Laelie Greenwood (Monash): Private Memory, Public Spaces: An Examination of Memory and Monument within Italian Immigrant Experience in Carlton. (Highly commended)
Italian migrants left a lasting mark on the areas in which they established their communities in Australia, particularly during the 1960s-1970s. With a focus on Melbourne’s Carlton area and drawing from Jo-Anne Duggan and Enza Gandolfo’s (2011) article, ‘Other Spaces: migration, objects and archives’, this paper explores how Italian-Australians developed a distinctive architectural style in their home renovations, which acted to produce, and maintain, links with their ‘home’ country. Duggan and Gandolfo’s argument about Italian migrant possessions within the home interior informs a discussion about the alterations and additions of six of Carlton’s Italian-Australian urban façades. Such façades simultaneously reflect a private and public space. Indeed, the memorialisation of ‘private’ memory was inevitably transformed into a highly public projection of cultural identity and difference. This suggests how material transnationalism, the modern elements of which are apparent within these renovations, reflect the ‘host’ society in which Carlton’s Italians settled. The paper further examines the conscious expression of transnationalism in the Piazza Italia project as a form of public collaborative production, enabling new generations of Italian-Australians to experience a tangible sense of Italian culture.
The essay takes us through a profound analysis of the way images and words intersect historically through Andrea Urbani’s decorative ‘Room of the Gardens’ in the Villa Vendramin Calergi, Noventa Padovana, as part of an exploration of a neglected approach to the study of Veneto villa decoration. Engaging with Jo-Anne Duggan’s notion of “a peculiar act of doubling” and W. J. T. Mitchell’s theoretical writings on how the visual and the verbal interrelate, Grant offers an interpretation of how the eighteenth-century visitor experienced Urbani’s artwork upon entering the room.

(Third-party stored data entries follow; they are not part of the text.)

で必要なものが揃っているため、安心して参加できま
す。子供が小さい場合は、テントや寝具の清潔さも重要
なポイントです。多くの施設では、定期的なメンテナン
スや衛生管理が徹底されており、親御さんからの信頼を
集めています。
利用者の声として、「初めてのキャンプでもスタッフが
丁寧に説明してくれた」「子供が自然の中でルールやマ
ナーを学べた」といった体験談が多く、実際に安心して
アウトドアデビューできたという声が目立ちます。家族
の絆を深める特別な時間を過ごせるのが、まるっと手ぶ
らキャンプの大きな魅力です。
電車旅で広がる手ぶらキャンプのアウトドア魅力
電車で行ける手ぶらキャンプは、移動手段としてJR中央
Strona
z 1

This essay draws together both contemporary and modern images and words to support a detailed study of the significance of the room’s playfulness and power to convey meanings over time.

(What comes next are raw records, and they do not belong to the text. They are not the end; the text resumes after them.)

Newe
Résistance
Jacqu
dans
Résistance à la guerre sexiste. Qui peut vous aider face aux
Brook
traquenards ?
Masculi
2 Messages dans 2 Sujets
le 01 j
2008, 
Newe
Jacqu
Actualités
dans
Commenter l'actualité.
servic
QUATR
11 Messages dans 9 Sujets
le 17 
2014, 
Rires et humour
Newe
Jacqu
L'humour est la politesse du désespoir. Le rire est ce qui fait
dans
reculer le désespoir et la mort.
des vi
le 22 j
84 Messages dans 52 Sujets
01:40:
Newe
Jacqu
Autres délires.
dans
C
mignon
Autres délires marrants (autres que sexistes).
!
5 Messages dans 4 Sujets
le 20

Crystal Filep (Otago): Creative work and exegesis ‘Intersection Unbounded’. (Highly commended)
Crystal Filep’s original watercolour, Intersection Unbounded, and exegesis on Michelangelo’s Porta Pia and the Dioscuri represent a reflection on how the personal and the cultural, the historic and the contemporary, intersect within the context of a changing urban setting. Filep breaks with convention to explore her subject matter through imagination, focusing in particular on the ‘spaces in-between’. As such, her approach engages with what she calls ‘the mediative role of architecture’, aligned with Jo-Anne Duggan’s approach of “a slower, more considered engagement with art”. Filep shows how her creative practice conjures both meanings and questions as she teases out the interplay between imagination and stories from often overlooked spaces.
Kyra Giorgi (La Trobe): ‘La speranza: Spaces of hoping, waiting and dreaming in Italian migration. (Highly commended)
Kyra Giorgi conceptualises the experience of Italian migration to Australia in the post-war era as one that involves ‘negotiating spaces of absence and emptiness’ as opposed to a simplistic linear view. Her discussion finds resonance with Jo-Anne Duggan’s Sites of Convergence exhibition, wherein several public spaces evoke structures of expectation, engagement and even ‘chaos’. Giorgi takes Duggan’s insights further by contemplating ‘those more temporal sites of convergence’ inherent in the processes of migrancy. Citing oral migrant accounts, she considers circumstances of ‘not-knowing’ by evoking traditionally forgotten moments in ‘cabins and holding bays’, ‘hostels, processing and reception centres, and the countless queues’ – spaces of waiting and hoping, in which dreams and reality may converge.